The Greek “cliff”
Some key positions were staked out on Greece over the weekend – ECB power-behind-the throne Joerg Asmussen became the first euro policymaker to say on the record that euro zone finance ministers meeting on Tuesday would be intent only on finding a deal to tide Greece over the next two years. But IMF chief Christine Lagarde told us in an interview that she would push for a permanent solution to Greece’s debts to avoid prolonged uncertainty and further damage to the Greek economy.
Sounds like those two positions could be mutually exclusive. However, it may be that something like a behind-the-scenes pledge from the German government that it will act decisively after next year’s election will keep the IMF on board.

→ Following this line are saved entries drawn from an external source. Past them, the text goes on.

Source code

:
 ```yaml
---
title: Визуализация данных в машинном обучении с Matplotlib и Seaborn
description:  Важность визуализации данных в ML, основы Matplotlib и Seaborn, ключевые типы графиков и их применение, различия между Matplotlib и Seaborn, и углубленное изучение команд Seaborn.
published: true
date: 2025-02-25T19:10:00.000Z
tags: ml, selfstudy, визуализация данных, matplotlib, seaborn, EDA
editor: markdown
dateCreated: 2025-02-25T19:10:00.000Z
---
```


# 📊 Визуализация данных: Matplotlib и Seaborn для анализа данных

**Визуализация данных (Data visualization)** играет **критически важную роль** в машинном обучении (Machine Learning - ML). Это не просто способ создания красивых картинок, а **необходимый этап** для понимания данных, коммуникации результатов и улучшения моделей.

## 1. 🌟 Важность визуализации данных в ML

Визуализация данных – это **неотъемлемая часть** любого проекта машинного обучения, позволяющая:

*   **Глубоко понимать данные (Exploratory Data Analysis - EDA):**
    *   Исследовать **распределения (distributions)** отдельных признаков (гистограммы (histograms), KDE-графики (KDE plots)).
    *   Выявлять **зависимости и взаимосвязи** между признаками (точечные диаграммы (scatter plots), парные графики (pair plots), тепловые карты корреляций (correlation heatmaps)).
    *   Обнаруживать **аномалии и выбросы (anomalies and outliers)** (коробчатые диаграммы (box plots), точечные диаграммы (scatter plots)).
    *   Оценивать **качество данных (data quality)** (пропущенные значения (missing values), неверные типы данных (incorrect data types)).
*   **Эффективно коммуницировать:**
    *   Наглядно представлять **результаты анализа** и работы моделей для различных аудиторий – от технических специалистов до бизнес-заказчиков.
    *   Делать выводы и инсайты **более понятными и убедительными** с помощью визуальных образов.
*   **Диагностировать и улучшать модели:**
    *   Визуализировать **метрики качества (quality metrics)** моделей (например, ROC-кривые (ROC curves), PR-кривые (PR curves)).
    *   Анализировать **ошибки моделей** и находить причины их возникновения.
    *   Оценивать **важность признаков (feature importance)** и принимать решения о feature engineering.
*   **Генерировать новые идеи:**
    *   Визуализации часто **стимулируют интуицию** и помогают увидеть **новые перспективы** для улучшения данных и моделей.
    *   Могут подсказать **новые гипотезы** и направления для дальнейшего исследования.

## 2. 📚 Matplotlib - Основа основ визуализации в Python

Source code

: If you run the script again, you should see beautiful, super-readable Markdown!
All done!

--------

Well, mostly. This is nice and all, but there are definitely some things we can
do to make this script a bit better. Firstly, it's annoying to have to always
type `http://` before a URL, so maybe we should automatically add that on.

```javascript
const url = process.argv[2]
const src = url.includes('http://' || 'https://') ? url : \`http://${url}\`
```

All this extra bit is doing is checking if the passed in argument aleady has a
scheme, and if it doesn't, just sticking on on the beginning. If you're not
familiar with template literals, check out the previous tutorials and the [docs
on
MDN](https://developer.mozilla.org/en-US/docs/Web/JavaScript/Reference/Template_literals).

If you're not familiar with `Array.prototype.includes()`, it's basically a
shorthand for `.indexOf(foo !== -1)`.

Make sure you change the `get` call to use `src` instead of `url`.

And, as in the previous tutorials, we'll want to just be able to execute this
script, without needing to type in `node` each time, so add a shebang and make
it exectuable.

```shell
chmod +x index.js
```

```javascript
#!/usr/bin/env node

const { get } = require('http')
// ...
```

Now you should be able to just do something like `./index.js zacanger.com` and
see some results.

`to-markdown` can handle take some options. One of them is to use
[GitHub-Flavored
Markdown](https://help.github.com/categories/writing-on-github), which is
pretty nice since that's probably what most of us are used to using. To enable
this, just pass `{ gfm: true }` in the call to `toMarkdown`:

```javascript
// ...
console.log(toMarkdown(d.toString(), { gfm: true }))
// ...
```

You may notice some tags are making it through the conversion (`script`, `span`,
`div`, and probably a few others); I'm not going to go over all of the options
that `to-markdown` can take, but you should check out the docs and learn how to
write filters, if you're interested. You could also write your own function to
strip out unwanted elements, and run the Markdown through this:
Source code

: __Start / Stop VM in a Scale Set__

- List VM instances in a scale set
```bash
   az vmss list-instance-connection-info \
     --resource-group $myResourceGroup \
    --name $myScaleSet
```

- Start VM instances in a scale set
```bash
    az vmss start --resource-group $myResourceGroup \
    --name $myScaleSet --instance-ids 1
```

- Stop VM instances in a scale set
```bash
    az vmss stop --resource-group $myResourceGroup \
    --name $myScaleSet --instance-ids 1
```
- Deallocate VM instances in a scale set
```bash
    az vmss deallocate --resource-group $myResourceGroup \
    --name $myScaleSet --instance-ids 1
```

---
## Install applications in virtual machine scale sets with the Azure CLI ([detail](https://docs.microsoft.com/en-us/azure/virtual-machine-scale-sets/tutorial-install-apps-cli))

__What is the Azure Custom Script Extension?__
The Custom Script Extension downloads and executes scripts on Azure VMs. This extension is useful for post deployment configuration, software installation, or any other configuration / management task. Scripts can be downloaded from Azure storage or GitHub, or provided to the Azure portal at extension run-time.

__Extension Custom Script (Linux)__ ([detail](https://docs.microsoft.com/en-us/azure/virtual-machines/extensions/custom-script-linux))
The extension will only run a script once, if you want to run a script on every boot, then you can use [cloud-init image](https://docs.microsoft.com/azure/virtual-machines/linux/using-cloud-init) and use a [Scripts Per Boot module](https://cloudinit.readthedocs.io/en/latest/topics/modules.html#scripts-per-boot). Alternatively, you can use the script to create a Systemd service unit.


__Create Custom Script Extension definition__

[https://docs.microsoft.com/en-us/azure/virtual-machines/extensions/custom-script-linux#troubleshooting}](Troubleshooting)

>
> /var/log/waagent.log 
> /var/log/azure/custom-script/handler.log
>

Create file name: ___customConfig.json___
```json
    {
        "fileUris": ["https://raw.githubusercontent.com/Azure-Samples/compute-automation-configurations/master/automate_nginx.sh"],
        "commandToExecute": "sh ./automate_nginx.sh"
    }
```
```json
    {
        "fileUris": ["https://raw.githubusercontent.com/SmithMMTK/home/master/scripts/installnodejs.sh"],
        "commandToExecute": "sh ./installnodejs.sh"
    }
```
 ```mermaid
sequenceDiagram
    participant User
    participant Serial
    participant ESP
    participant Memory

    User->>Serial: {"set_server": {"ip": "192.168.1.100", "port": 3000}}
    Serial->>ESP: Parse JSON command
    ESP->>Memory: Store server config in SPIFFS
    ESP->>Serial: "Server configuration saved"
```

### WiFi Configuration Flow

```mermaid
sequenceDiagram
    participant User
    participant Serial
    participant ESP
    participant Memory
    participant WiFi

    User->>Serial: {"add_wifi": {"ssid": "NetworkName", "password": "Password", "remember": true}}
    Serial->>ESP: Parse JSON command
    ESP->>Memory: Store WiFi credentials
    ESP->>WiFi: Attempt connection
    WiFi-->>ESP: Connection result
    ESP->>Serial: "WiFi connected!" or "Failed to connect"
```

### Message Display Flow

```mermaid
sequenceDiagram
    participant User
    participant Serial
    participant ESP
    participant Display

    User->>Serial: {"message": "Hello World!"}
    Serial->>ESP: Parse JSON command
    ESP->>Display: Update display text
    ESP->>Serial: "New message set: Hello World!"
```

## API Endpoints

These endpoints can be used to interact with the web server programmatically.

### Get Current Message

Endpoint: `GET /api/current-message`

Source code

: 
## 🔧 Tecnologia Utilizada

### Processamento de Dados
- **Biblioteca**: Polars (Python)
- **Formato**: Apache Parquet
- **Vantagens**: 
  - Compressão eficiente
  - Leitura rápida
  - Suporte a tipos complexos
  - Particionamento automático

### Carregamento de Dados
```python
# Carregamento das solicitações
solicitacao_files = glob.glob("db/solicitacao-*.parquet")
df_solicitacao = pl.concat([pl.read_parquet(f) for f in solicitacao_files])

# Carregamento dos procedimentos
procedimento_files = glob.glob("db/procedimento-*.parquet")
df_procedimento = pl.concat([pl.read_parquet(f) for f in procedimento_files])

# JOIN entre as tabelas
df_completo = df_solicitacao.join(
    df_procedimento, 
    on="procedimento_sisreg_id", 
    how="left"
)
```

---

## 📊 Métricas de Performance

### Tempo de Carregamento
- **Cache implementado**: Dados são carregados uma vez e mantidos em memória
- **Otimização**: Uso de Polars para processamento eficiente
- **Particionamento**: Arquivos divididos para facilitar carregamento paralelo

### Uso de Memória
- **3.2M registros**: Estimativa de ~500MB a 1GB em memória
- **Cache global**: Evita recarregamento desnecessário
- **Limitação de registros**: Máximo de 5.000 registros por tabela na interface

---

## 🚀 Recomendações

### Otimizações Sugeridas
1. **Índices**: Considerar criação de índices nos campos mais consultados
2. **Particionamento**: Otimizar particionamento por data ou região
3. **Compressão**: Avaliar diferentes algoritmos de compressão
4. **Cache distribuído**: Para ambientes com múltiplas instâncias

Eurogroup chief Jean-Claude Juncker said at the weekend that intensive work was being done on a compromise with the IMF and progress was being made, after the euro zone sherpas put their heads together on Friday. And even hardline German Finance Minister Wolfgang Schaeuble said a deal had to be struck on Tuesday and would be. Juncker and Lagarde clashed last week over his suggestion that Greece should be given an extra two years, to 2022, to get its debt/GDP ratio down to 120 percent, the level the IMF has decreed is the maximum sustainable. Lagarde looked surprised and firmly rejected the idea.
IMF officials have argued that some writedown for euro zone governments is necessary to make Greece solvent but Germany has repeatedly rejected the idea of taking a loss on holdings of Greek debt, saying it would be illegal.
Among ideas under consideration to plug the funding gap are further reducing the interest rate and extending the maturity of euro zone loans to Greece, a possible interest payment holiday and bringing forward loan tranches due at the end of the programme, according to euro zone sources.
Asmussen said loans alone did not help as they raised the long-term debt and that a solution had to be found that did not raise Greece’s debt level. It sounds increasingly like the ECB, which could forego profits it has made on its Greek bondholdings worth 12 billion euros or more and allow that to be thrown into the Greek pot (or should I say urn), is prepared for euro zone governments to take a loss on their bondholdings. But it can’t countenance doing the same itself.
Even hardline Bundesbank chief Jens Weidmann said late last week that a new haircut of Greece’s debt could come as a reward for Athens implementing the reforms it has signed up to. Klaus Regling, the head of the euro zone’s rescue fund, also left more wiggle room than the German government has, saying a haircut could only happen in “exceptional circumstances”.
That the Greek numbers do not add up is in little doubt, not least after data showed this week its recession, make that depression, deepened yet further in the third quarter. A further debt write-off is almost certainly needed if Greece is ever to get back on track. The question is one of timing and the game seems to be keeping the show on the road until German elections next September and then taking a more profound decision.